(Data for review begins)

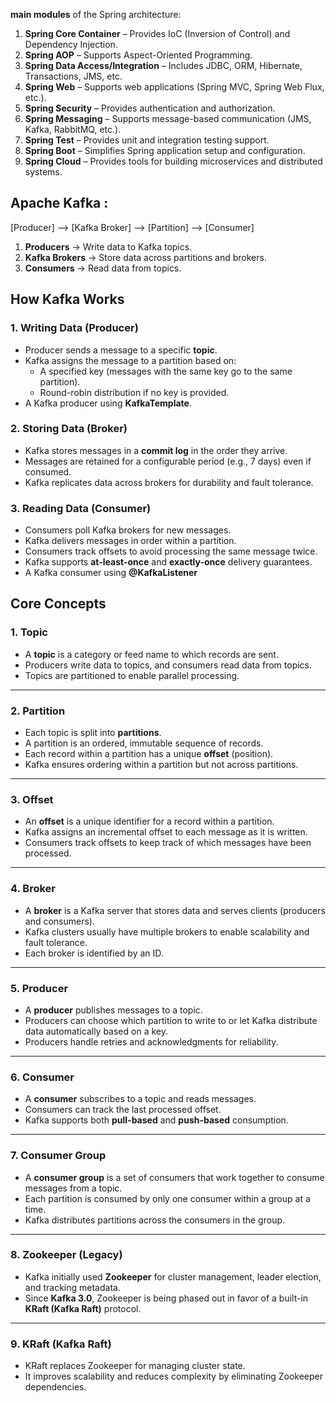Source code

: **main modules** of the Spring architecture:

1. **Spring Core Container** – Provides IoC (Inversion of Control) and Dependency Injection.  
2. **Spring AOP** – Supports Aspect-Oriented Programming.  
3. **Spring Data Access/Integration** – Includes JDBC, ORM, Hibernate, Transactions, JMS, etc.  
4. **Spring Web** – Supports web applications (Spring MVC, Spring Web Flux, etc.).  
5. **Spring Security** – Provides authentication and authorization.  
6. **Spring Messaging** – Supports message-based communication (JMS, Kafka, RabbitMQ, etc.).  
7. **Spring Test** – Provides unit and integration testing support.  
8. **Spring Boot** – Simplifies Spring application setup and configuration.  
9. **Spring Cloud** – Provides tools for building microservices and distributed systems.  



Apache Kafka :
----------------

[Producer] --> [Kafka Broker] --> [Partition] --> [Consumer]

1. **Producers** → Write data to Kafka topics.  
2. **Kafka Brokers** → Store data across partitions and brokers.  
3. **Consumers** → Read data from topics. 


## **How Kafka Works**
### 1. **Writing Data (Producer)**
- Producer sends a message to a specific **topic**.  
- Kafka assigns the message to a partition based on:  
   - A specified key (messages with the same key go to the same partition).  
   - Round-robin distribution if no key is provided.  
- A Kafka producer using **KafkaTemplate**.

### 2. **Storing Data (Broker)**
- Kafka stores messages in a **commit log** in the order they arrive.  
- Messages are retained for a configurable period (e.g., 7 days) even if consumed.  
- Kafka replicates data across brokers for durability and fault tolerance.  

### 3. **Reading Data (Consumer)**
- Consumers poll Kafka brokers for new messages.  
- Kafka delivers messages in order within a partition.  
- Consumers track offsets to avoid processing the same message twice.  
- Kafka supports **at-least-once** and **exactly-once** delivery guarantees.
- A Kafka consumer using **@KafkaListener**



## **Core Concepts**
### 1. **Topic**  
- A **topic** is a category or feed name to which records are sent.  
- Producers write data to topics, and consumers read data from topics.  
- Topics are partitioned to enable parallel processing.  

---

### 2. **Partition**  
- Each topic is split into **partitions**.  
- A partition is an ordered, immutable sequence of records.  
- Each record within a partition has a unique **offset** (position).  
- Kafka ensures ordering within a partition but not across partitions.  

---

### 3. **Offset**  
- An **offset** is a unique identifier for a record within a partition.  
- Kafka assigns an incremental offset to each message as it is written.  
- Consumers track offsets to keep track of which messages have been processed.  

---

### 4. **Broker**  
- A **broker** is a Kafka server that stores data and serves clients (producers and consumers).  
- Kafka clusters usually have multiple brokers to enable scalability and fault tolerance.  
- Each broker is identified by an ID.  

---

### 5. **Producer**  
- A **producer** publishes messages to a topic.  
- Producers can choose which partition to write to or let Kafka distribute data automatically based on a key.  
- Producers handle retries and acknowledgments for reliability.  

---

### 6. **Consumer**  
- A **consumer** subscribes to a topic and reads messages.  
- Consumers can track the last processed offset.  
- Kafka supports both **pull-based** and **push-based** consumption.  

---

### 7. **Consumer Group**  
- A **consumer group** is a set of consumers that work together to consume messages from a topic.  
- Each partition is consumed by only one consumer within a group at a time.  
- Kafka distributes partitions across the consumers in the group.  

---

### 8. **Zookeeper** (Legacy)  
- Kafka initially used **Zookeeper** for cluster management, leader election, and tracking metadata.  
- Since **Kafka 3.0**, Zookeeper is being phased out in favor of a built-in **KRaft (Kafka Raft)** protocol.  

---

### 9. **KRaft (Kafka Raft)**  
- KRaft replaces Zookeeper for managing cluster state.  
- It improves scalability and reduces complexity by eliminating Zookeeper dependencies. 
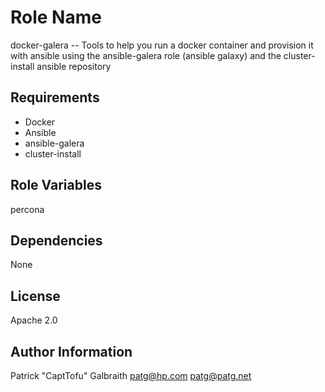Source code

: Role Name
========

docker-galera -- Tools to help you run a docker container and provision it with ansible using the ansible-galera role (ansible galaxy) and the cluster-install ansible repository  

Requirements
------------

* Docker
* Ansible
* ansible-galera
* cluster-install

Role Variables
--------------

percona 

Dependencies
------------

None

License
-------

Apache 2.0

Author Information
------------------

Patrick "CaptTofu" Galbraith <patg@hp.com> <patg@patg.net>
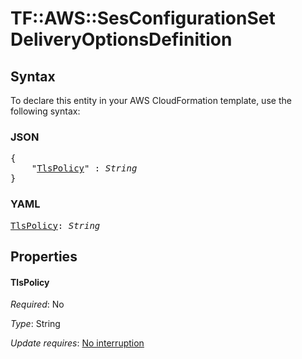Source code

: # TF::AWS::SesConfigurationSet DeliveryOptionsDefinition

## Syntax

To declare this entity in your AWS CloudFormation template, use the following syntax:

### JSON

<pre>
{
    "<a href="#tlspolicy" title="TlsPolicy">TlsPolicy</a>" : <i>String</i>
}
</pre>

### YAML

<pre>
<a href="#tlspolicy" title="TlsPolicy">TlsPolicy</a>: <i>String</i>
</pre>

## Properties

#### TlsPolicy

_Required_: No

_Type_: String

_Update requires_: [No interruption](https://docs.aws.amazon.com/AWSCloudFormation/latest/UserGuide/using-cfn-updating-stacks-update-behaviors.html#update-no-interrupt)

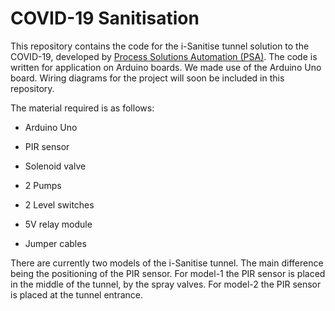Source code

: # COVID-19 Sanitisation


This repository contains the code for the i-Sanitise tunnel solution to the COVID-19, developed by [Process Solutions Automation (PSA)](https://www.p-s-a.co.za/index.html). The code is written for application on Arduino boards. We made use of the Arduino Uno board. Wiring diagrams for the project will soon be included in this repository.



The material required is as follows:


 - Arduino Uno

 - PIR sensor

 - Solenoid valve

 - 2 Pumps

 - 2 Level switches

 - 5V relay module

 - Jumper cables



There are currently two models of the i-Sanitise tunnel. The main difference being the positioning of the PIR sensor. For model-1 the PIR sensor is placed in the middle of the tunnel, by the spray valves. For model-2 the PIR sensor is placed at the tunnel entrance.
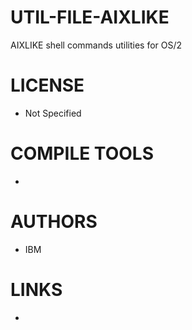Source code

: UTIL-FILE-AIXLIKE
=================

AIXLIKE shell commands utilities for OS/2

LICENSE
===============
* Not Specified

COMPILE TOOLS
===============
* 
 
AUTHORS
===============
* IBM

LINKS
===============
* 

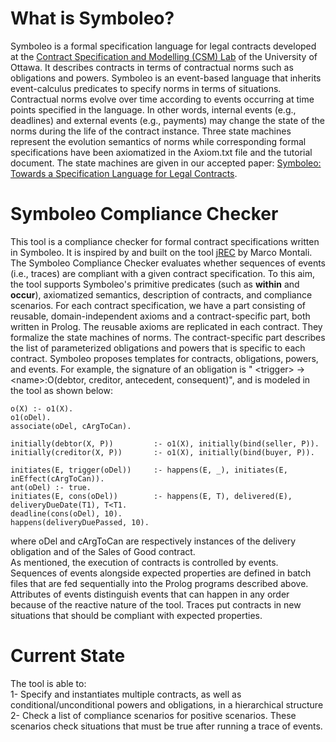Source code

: # What is Symboleo?
Symboleo is a formal specification language for legal contracts developed at the [Contract Specification and Modelling (CSM) Lab](https://sites.google.com/uottawa.ca/csmlab/) of the University of Ottawa. It describes contracts in terms of contractual norms such as obligations and powers. Symboleo is an event-based language that inherits event-calculus predicates to specify norms in terms of situations. Contractual norms evolve over time according to events occurring at time points specified in the language. In other words, internal events (e.g., deadlines) and external events (e.g., payments) may change the state of the norms during the life of the contract instance. Three state machines represent the evolution semantics of norms while corresponding formal specifications have been axiomatized in the Axiom.txt file and the tutorial document. The state machines are given in our accepted paper: [Symboleo: Towards a Specification Language for Legal Contracts](https://drive.google.com/file/d/1WXwXeLrZdaJjhSJcCrt_wBXxDvhFkq2k/view).

# Symboleo Compliance Checker
This tool is a compliance checker for formal contract specifications written in Symboleo. It is inspired by and built on the tool [jREC](https://www.inf.unibz.it/~montali/tools.html) by Marco Montali. The Symboleo Compliance Checker evaluates whether sequences of events (i.e., traces) are compliant with a given contract specification. To this aim, the tool supports Symboleo's primitive predicates (such as **within** and **occur**), axiomatized semantics, description of contracts, and compliance scenarios. For each contract specification, we have a part consisting of reusable, domain-independent axioms and a contract-specific part, both written in Prolog. The reusable axioms are replicated in each contract. They formalize the state machines of norms. The contract-specific part describes  the list of parameterized obligations and powers that is specific to each contract. Symboleo proposes templates for contracts, obligations, powers, and events. For example, the signature of an obligation is " \<trigger\> -> \<name\>:O(debtor, creditor, antecedent, consequent)", and is modeled in the tool as shown below:

	o(X) :- o1(X).
	o1(oDel).
	associate(oDel, cArgToCan).
	
	initially(debtor(X, P)) 		:- o1(X), initially(bind(seller, P)).
	initially(creditor(X, P)) 		:- o1(X), initially(bind(buyer, P)).
	
	initiates(E, trigger(oDel))		:- happens(E, _), initiates(E, inEffect(cArgToCan)). 
	ant(oDel) :- true.	
	initiates(E, cons(oDel)) 		:- happens(E, T), delivered(E), deliveryDueDate(T1), T<T1.
	deadline(cons(oDel), 10).
	happens(deliveryDuePassed, 10).
  
where oDel and cArgToCan are respectively instances of the delivery obligation and of the Sales of Good contract.\
As mentioned, the execution of contracts is controlled by events. Sequences of events alongside expected properties are defined in batch files that are fed sequentially into the Prolog programs described above. Attributes of events distinguish events that can happen in any order because of the reactive nature of the tool. Traces put contracts in new situations that should be compliant with expected properties.

# Current State
The tool is able to:\
1- Specify and instantiates multiple contracts, as well as conditional/unconditional powers and obligations, in a hierarchical structure\
2- Check a list of compliance scenarios for positive scenarios. These scenarios check situations that must be true after running a trace of events.

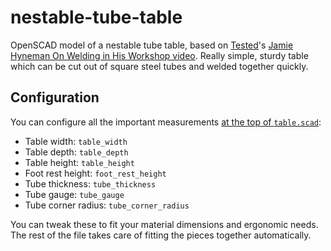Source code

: nestable-tube-table
===================

OpenSCAD model of a nestable tube table, based on [Tested](http://tested.com)'s [Jamie Hyneman On Welding in His Workshop video](http://www.youtube.com/watch?v=EA1jeViV4l8&t=10m58s). Really simple, sturdy table which can be cut out of square steel tubes and welded together quickly.

Configuration
-------------

You can configure all the important measurements [at the top of `table.scad`](table.scad#L1-L16):

* Table width: `table_width`
* Table depth: `table_depth`
* Table height: `table_height`
* Foot rest height: `foot_rest_height`
* Tube thickness: `tube_thickness`
* Tube gauge: `tube_gauge`
* Tube corner radius: `tube_corner_radius`

You can tweak these to fit your material dimensions and ergonomic needs. The rest of the file takes care of fitting the pieces together automatically.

(Data for review ends)

What needs to be done: Using the data above, return every line that contains the string "multiple".

Solution to this exercise:
- Kafka clusters usually have multiple brokers to enable scalability and fault tolerance.  
1- Specify and instantiates multiple contracts, as well as conditional/unconditional powers and obligations, in a hierarchical structure\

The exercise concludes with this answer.